Kaplan is now a “major shareholder” at The Immortals, according to Peter Levin, president of Lionsgate Interactive Ventures & Games. Levin, who is also a part owner of The Immortals on a personal basis, said in an interview with GamesBeat that traditional sports team owners now see the same potential for esports and professional video game play to become a parallel industry to the huge traditional sports organizations. Now, esports is a $493 million industry that is on the rise.
The Immortals team was formed in September of 2015 with the acquisition of Team 8. Immortals investors include Clinton Foy, Kaplan, Levin, Gregory Milken, Greg Bettinelli, Matt Mazzeo, Michael Marchetti, Brian Lee, Brad Jones, Allen Debevoise, and the venture capital arm of Linkin Park, Machine Shop Ventures.

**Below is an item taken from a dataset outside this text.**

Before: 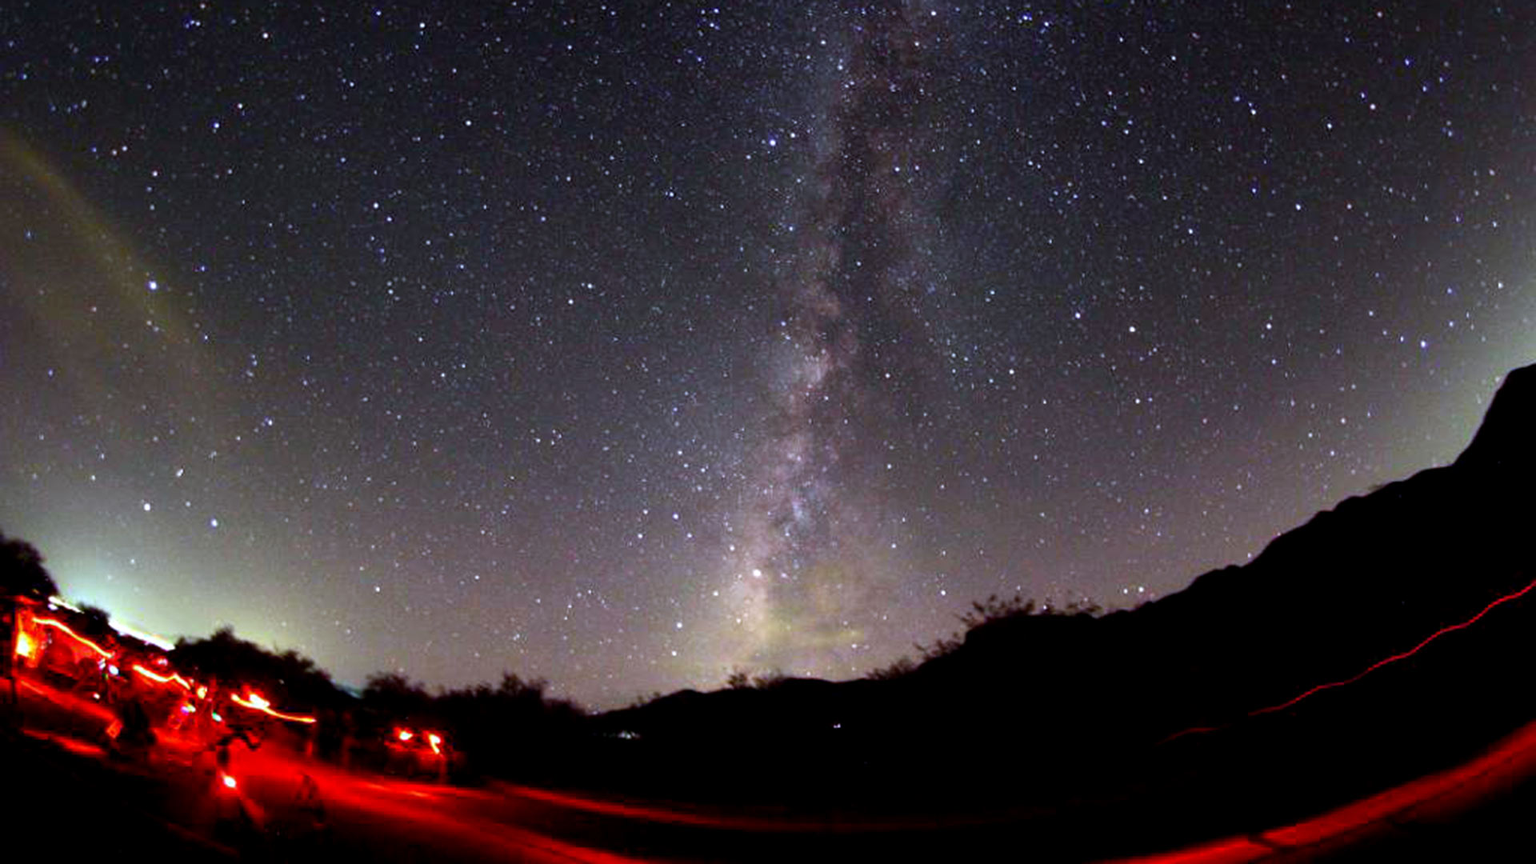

Meanwhile, Levin joined as an investor — on a personal basis — in the acquisition of Swansea City, AFC, a pro soccer team deal being led by Kaplan and Jason Levien.
Levin believes that media rights for sports teams are going to get more and more valuable. He said he is a believer both in media rights for traditional sports as well as the emerging field of esports.
Kaplan, a private equity investor at Oak Tree Capital, is involved in the sports, media, and esports. Levin is leading Lionsgate’s own investments in esports and games.
“What you see is someone like Kaplan looking from the top down from the point of view of the entertainment industry, as well as someone from me looking from the bottom up in the game startup industry,” Levin said. “And we both like what we see.”